Unexpected slide in oil prices major setback for Alberta economy

TD Economics projects real GDP for 2019 at 1.4% and 2.7% in 2020

Mario ToneguzziAn unexpected slide in oil prices since October has dealt a major setback in Alberta to an economy that has been recovering only gradually from the 2015-16 oil price shock, says TD Economics in its latest Provincial Economic Forecast.

“As such, we have slashed our real GDP projection for 2019 to 1.4 per cent to reflect the impact of near-term oil production cuts. The cuts underway are likely to help rebalance the oil market, setting the stage for a rebound in real GDP growth in 2020,” said the forecast.

“In response to the oil price slump, the Alberta government took some swift actions in early December to improve oil market conditions through a short-term output curtailment and the purchase of additional rail capacity. These moves have managed to lift Western Canadian oil benchmarks substantially. Our forecast assumes that the recovery in WCS prices to around US$35 will be sustained in the coming months. Moreover, we anticipate that OPEC-led production cuts will help spur a moderate recovery in WTI prices back to around US$65 by mid-2019. The higher prices will help to mitigate the impact of the oil output reductions, but are not enough to prevent a hefty downgrade to Alberta’s real GDP growth in 2019.”

The bank is forecasting economic growth of 2.7 per cent for the province in 2020.

“From a medium term perspective, the recently announced Aspen oil sands project adds some further optimism around Alberta’s medium term investment prospects. Still, capital expenditure plans for the sector are unlikely to pick up until there is more clarity on both global oil movements and Albertan pipeline developments,” said TD Economics.

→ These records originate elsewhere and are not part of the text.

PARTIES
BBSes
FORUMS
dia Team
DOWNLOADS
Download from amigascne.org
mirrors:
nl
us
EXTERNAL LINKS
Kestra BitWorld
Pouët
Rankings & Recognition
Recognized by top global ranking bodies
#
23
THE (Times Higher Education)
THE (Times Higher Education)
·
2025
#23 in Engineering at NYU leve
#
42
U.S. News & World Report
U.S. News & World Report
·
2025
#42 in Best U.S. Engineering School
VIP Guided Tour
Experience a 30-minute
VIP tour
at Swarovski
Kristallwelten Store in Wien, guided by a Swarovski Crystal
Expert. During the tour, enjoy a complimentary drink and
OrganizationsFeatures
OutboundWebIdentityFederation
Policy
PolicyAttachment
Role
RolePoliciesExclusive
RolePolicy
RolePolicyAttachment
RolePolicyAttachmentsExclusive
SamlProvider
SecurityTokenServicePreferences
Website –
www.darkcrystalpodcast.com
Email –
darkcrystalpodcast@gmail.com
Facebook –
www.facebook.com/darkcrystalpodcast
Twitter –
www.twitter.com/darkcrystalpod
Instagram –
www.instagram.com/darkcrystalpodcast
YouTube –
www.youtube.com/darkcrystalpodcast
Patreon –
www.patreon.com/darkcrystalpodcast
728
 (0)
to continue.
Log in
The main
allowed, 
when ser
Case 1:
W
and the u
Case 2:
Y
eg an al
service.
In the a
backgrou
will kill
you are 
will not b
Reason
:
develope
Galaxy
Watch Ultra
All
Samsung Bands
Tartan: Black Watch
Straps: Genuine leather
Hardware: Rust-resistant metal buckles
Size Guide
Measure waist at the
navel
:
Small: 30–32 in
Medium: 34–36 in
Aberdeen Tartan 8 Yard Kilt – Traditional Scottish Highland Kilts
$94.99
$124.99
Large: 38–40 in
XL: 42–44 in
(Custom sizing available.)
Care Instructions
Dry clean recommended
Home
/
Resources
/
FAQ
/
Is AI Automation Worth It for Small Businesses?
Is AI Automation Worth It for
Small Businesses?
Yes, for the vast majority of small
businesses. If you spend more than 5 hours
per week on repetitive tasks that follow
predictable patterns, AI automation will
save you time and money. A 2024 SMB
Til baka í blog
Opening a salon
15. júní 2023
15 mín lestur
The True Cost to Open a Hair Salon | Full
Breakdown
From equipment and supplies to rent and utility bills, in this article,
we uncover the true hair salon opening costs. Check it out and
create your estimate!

“Importantly, impacts on the job market from the curtailment are expected to be relatively small, partly given the temporary nature of the output cuts. Although consumer spending is likely to continue advancing next year in line with net employment, housing markets are likely to continue lagging. Resale markets remain significantly oversupplied, with builders responding by pulling back on new homebuilding projects.”